As an employer, you should be aware that you owe your employees obligations in relation to any personal information they have disclosed to you.
Information about an employee collected by an employer is considered personal information under the Privacy Act 1988 (Cth) (Privacy Act).
What is defined as “personal information”?
The Privacy Act defines personal information as:
“Information or an opinion about an identified individual, or an individual who is reasonably identifiable:
- whether the information or opinion is true or not; and
- whether the information or opinion is recorded in material form or not.”
Personal information of an employee that has been disclosed to or collected by an employer may be subject to the Australian Privacy Principles (APPs).
APPs are contained in the Privacy Act and establish standards for the way in which an employee’s personal information is to be dealt with.
If you are an employer who is not required to strictly comply with APPs, it is best practice to have a privacy policy regardless.
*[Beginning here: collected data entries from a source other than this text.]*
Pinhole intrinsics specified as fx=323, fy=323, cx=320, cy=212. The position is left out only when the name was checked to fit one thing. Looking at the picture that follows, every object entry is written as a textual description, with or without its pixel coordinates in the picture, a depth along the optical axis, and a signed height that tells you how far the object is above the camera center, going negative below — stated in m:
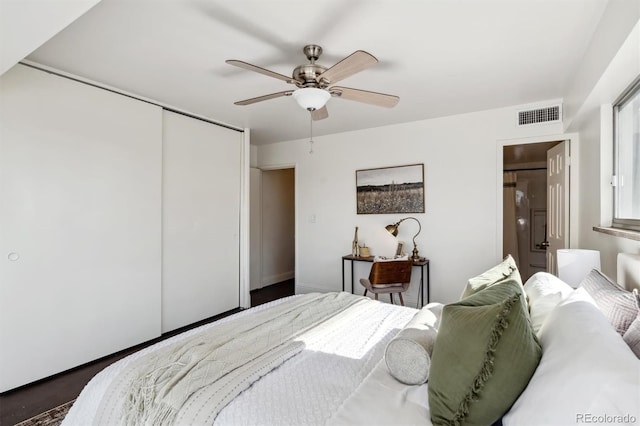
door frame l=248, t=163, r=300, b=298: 4.88 -0.10
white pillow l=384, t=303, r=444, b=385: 1.16 -0.53
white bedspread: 1.08 -0.66
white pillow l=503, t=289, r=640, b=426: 0.68 -0.39
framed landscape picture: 3.96 +0.28
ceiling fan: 1.84 +0.82
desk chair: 3.43 -0.70
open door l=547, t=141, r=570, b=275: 3.25 +0.12
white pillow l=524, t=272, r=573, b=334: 1.28 -0.38
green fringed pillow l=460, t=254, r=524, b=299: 1.61 -0.35
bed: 0.78 -0.59
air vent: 3.22 +0.98
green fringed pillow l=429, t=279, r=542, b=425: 0.89 -0.43
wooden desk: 3.73 -0.63
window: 1.91 +0.33
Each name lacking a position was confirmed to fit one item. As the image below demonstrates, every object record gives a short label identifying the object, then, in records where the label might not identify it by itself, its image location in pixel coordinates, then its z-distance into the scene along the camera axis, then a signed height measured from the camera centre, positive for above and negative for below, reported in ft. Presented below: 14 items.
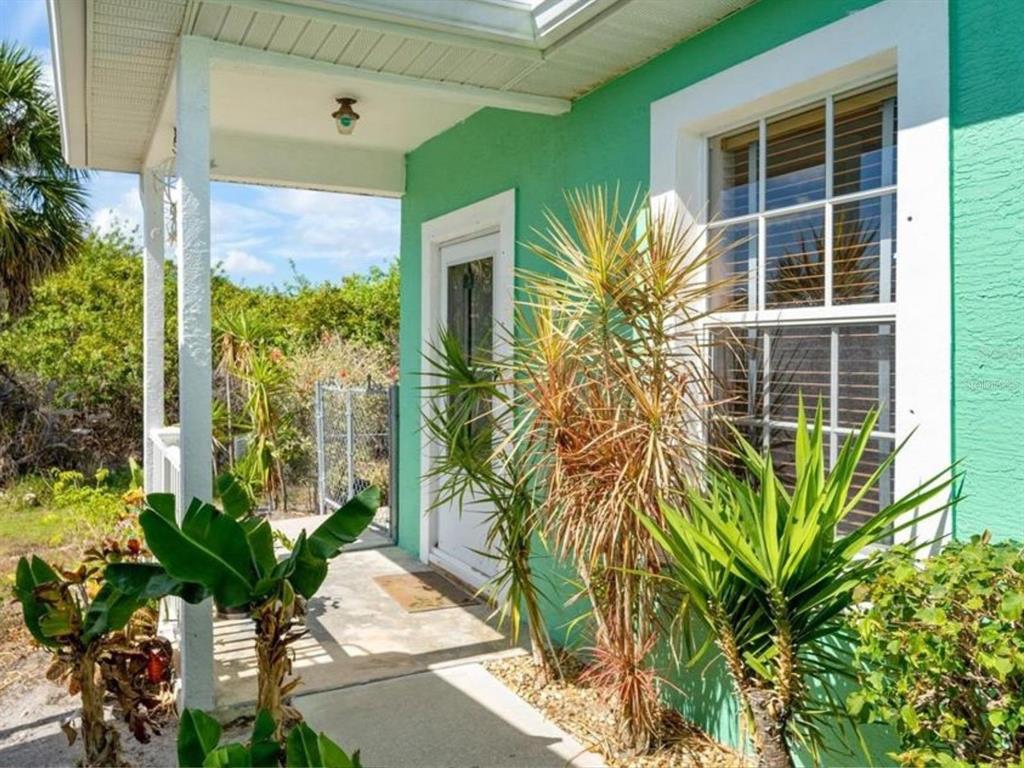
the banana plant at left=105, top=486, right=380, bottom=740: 11.15 -2.87
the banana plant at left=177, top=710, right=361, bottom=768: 8.05 -4.01
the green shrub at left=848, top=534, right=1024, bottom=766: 7.30 -2.69
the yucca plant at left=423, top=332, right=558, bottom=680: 15.26 -2.16
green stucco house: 9.73 +3.71
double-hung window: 11.32 +1.56
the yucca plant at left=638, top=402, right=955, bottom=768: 9.21 -2.41
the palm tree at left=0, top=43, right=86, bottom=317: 31.55 +7.40
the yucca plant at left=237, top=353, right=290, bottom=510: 34.76 -2.33
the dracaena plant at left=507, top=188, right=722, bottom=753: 11.99 -0.80
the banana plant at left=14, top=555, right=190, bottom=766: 12.33 -4.02
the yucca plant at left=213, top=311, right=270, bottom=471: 36.91 +1.07
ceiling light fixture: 19.65 +6.25
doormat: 20.65 -6.02
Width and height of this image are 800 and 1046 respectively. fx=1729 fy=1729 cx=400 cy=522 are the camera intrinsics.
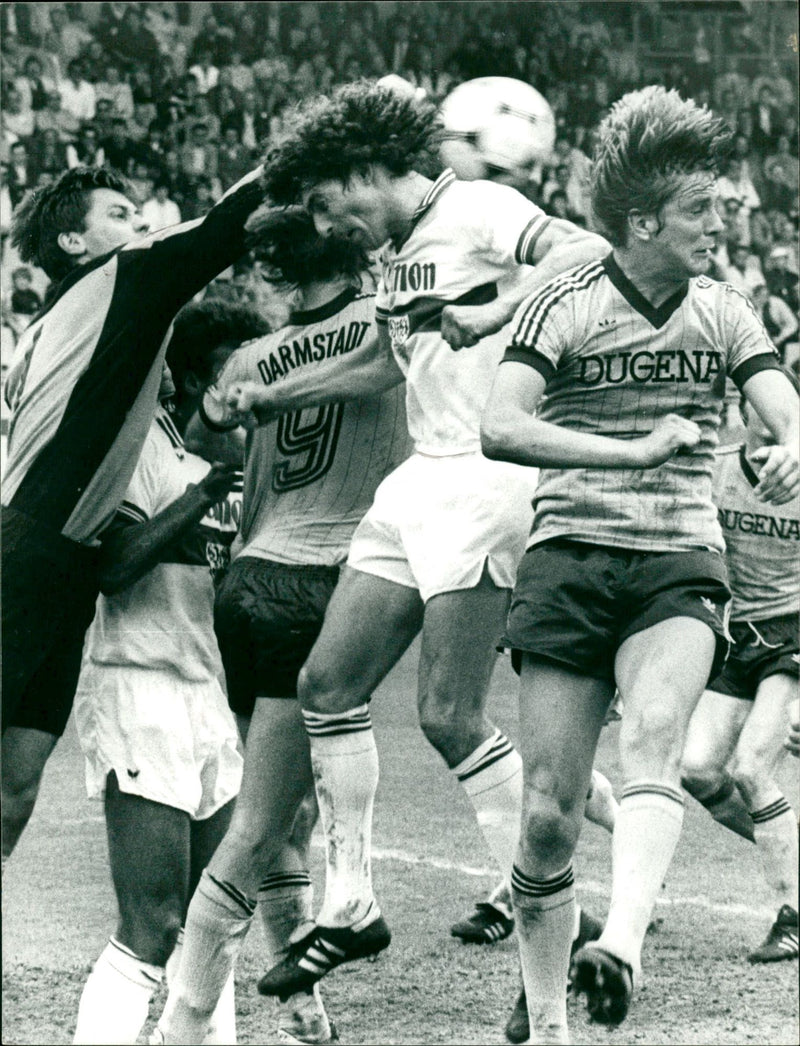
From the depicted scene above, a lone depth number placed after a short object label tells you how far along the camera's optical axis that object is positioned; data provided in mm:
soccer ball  4535
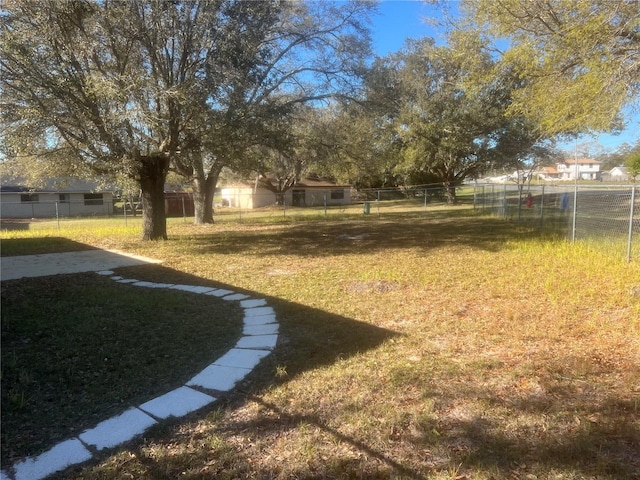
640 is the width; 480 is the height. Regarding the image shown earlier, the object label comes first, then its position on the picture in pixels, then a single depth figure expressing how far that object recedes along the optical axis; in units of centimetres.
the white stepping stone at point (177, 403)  286
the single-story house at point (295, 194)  3722
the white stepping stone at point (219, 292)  618
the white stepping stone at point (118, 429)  253
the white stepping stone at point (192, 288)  643
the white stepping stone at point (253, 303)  559
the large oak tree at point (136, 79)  789
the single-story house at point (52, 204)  2889
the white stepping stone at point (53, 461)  223
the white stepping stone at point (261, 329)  448
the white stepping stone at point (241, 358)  367
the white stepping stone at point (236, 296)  598
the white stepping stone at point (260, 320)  484
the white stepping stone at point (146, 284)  672
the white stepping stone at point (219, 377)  327
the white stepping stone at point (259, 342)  409
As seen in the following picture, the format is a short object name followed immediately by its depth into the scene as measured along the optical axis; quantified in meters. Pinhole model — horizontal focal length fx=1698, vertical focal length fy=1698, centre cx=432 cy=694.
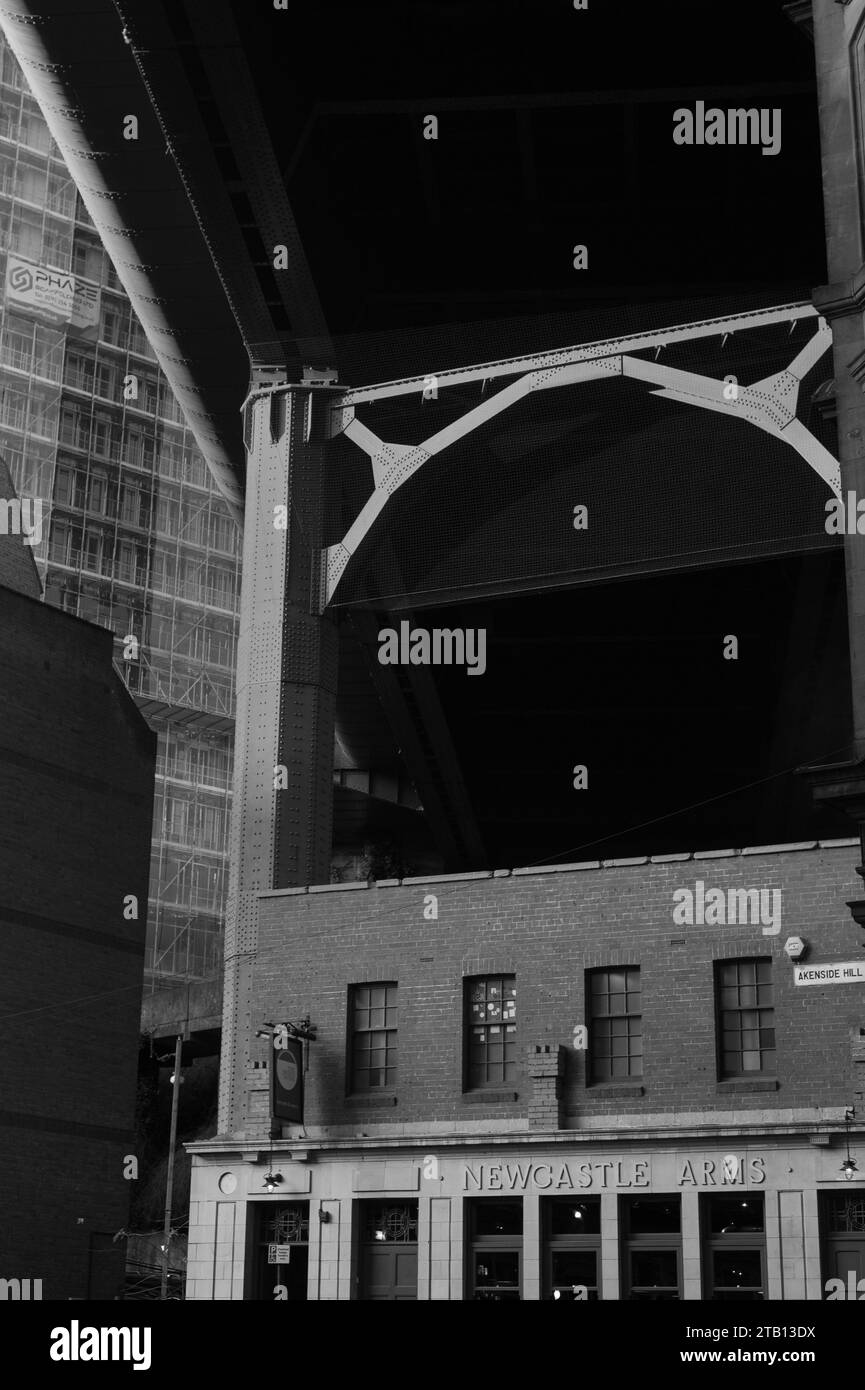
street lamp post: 38.30
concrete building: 67.06
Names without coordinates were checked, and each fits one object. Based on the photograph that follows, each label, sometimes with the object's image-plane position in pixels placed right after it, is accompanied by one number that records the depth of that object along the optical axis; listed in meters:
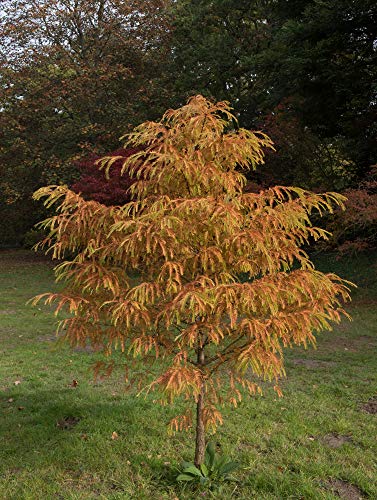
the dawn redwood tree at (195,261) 2.99
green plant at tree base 3.63
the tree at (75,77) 19.38
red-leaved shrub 15.38
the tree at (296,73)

This gives confidence to customers and the public that your business respects and takes people’s confidential personal information seriously.
We also recommend you seek legal advice to help develop an internal Information and Privacy Policy which includes a plan on how employees’ personal information will be treated, the type of information an employer may collect, and the manner in which this can be used or disclosed.
How am I required to deal with my employees’ personal information?
Employers are only allowed to keep personal information about their employees directly in relation to their employment.
This information includes:
- Employees’ personal and emergency contact details
- Information about terms and conditions of an employee’s employment, wage or salary details, leave balances and records of work hours
- Employees’ records of engagement, resignation or termination of employment
- Information about an employee’s training, performance and conduct
- Taxation, banking or superannuation details of an employee
- Any union, professional or trade association membership information
These provisions also apply to personal information about unsuccessful job candidates, which may include an applicant’s resume, contact details, references and academic transcripts.
When can I disclose my employees’ personal information?
An employer can legally disclose employees’ personal records to third parties in some situations, for example, to the Australian Taxation Office, Centrelink, Fair Work Inspectors and Union Officials.
Employees are also entitled to access to their own private records. If an employee requests to view their own employment record, the employer must make a legible copy available for their employee to inspect.
The copy of the employment record must be made available at the workplace within 3 business days or posted to the employee within 14 days after receiving the request.
If an employee record is not kept at your workplace, the employer must make a copy available to their employee or post it to them as soon as practicable.
Conclusion
It is clear from the above discussion that an employees’ personal information must be collected, managed, used and disclosed in accordance with legislative requirements and any privacy codes within a workplace.
This information is for general purposes only. If you are unsure about any of the above requirements, we recommend you seek advice from an experienced lawyer.